:: Problems and tasks ::
1) In the advice column letter, who does most of the cooking, and for what reason?
2) Write a continuation of the advice column letter and its commentary, beginning right after the final sentence.

:: Extracted text ::

DEAR ABBY: My husband and I were going along in life, doing it our way, until we decided we wanted to return to the church, so we stopped drinking and smoking pot. We hit a rough patch in that journey and divorced, but we didn’t stop going to church. It’s crazy, I know. After we divorced, I knew I messed up and deep down I knew I loved him.

So, now that we have remarried, it seems like he’s taking the role of Christian husband back to biblical times. This means he is the head of the house (which I get), but to the point where I am almost like a fixture. I would say I’m here for my looks, but I am overweight. I would say it’s for the sex, but it isn’t happening morning, noon and night, if you know what I mean. I would say it is the money, but now, after his last raise, he makes more than I do.

He cooks most of the time because he gets home before me. The house is always clean, and we share the household bills and expenses. So, I’m kinda lost and confused. Do I have a purpose here? Or am I only here to help pay the bills? — STARTING TO WONDER

Here was “Abby’s” advice:

DEAR STARTING TO WONDER: Only your husband can answer that question. However, part of a husband’s duties to his wife is to make her feel “honored and cherished,” and if that isn’t happening, your remarriage is in trouble.

Marriage counseling (possibly within the church) might help you to reconnect with each other, and I strongly recommend it. Unless you find out why you’re unhappy and fix it, this marriage will not last.

One’s initial reaction might be to mock the wife, but when you actually stop and think about it for a moment, her feelings of being lost and confused are also rather poignant and touching. She instinctively senses that something is wrong here – that a husband being “head of household” shouldn’t really be synonymous with “doing everything himself”.

:: Supplied information ::
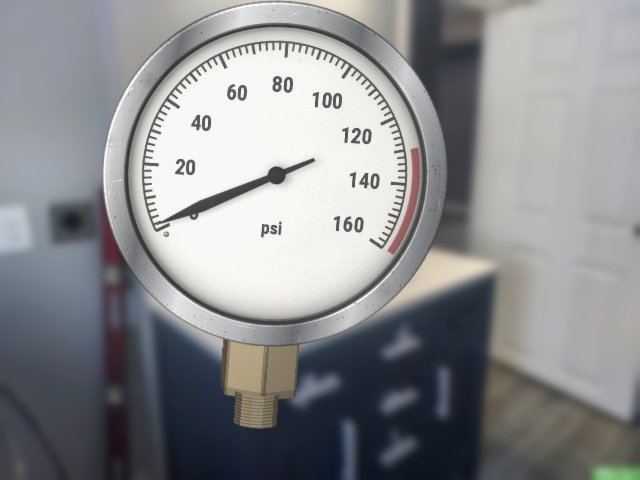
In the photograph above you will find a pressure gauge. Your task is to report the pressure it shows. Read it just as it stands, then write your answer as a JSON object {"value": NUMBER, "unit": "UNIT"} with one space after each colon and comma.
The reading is {"value": 2, "unit": "psi"}
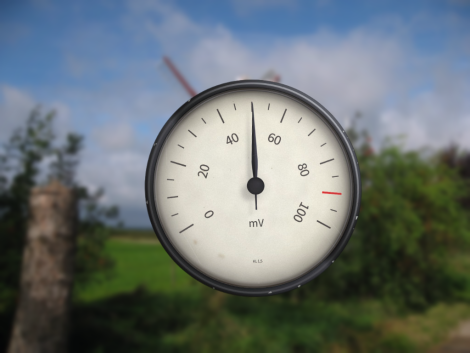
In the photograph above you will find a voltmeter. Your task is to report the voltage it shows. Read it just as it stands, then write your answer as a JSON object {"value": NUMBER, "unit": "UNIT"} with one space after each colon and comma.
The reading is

:: Answer list ::
1) The husband, because he gets home before his wife.

2)
This couple is confused because they are trying to “do” marriage under several sets of different, competing rules all while getting no helpful teaching but plenty of bad advice.  Previously they obviously had an egalitarian marriage in which they split the earning and household management evenly. Since becoming Christians, her husband is trying to figure out what the biblical role of “husband” is supposed to entail, and he’s obviously figured out that he is supposed to be the head of the marriage. But he has no practical understanding of what that looks like, so he is simply taking it to mean, “I am the head, therefore it must be my responsibility to do everything myself and require nothing of those of whom I am the head.”

The wife sees that things have changed, but she has no concept that her husband being the head requires her to be “under” his headship. She also doesn’t seem to understand that she has duties that, as a Christian wife, she is supposed to be fulfilling. But don’t mock her; how would she know what those roles are? She may have read a few verses in the Bible about women submitting to their husbands (or not), but it’s unlikely that she has had any helpful teaching about this from other Christians.

Now, common sense also seems to be lacking here. Obviously a wife with a clue would say to herself, “Gee, my husband is working hard. What could I do to please him?” She seems to have a sneaking suspicion about some of the things she could do: take care of her health and appearance by losing some weight, making sure that physical intimacy is happening somewhat regularly, and perhaps taking on some additional responsibilities around the home since her husband now out-earns her. But my suspicion is that she doesn’t really want to do these things very much as they may be difficult, and she’d rather coast along and is looking for moral cover to do so.  This is probably why she went to someone like “Dear Abby” with her question instead of taking it to God or another mature Christian.

Still, we can forgive this couple for their confusion. It would be really helpful if pastors could step up and deliver some practical sermons on biblical marriage roles.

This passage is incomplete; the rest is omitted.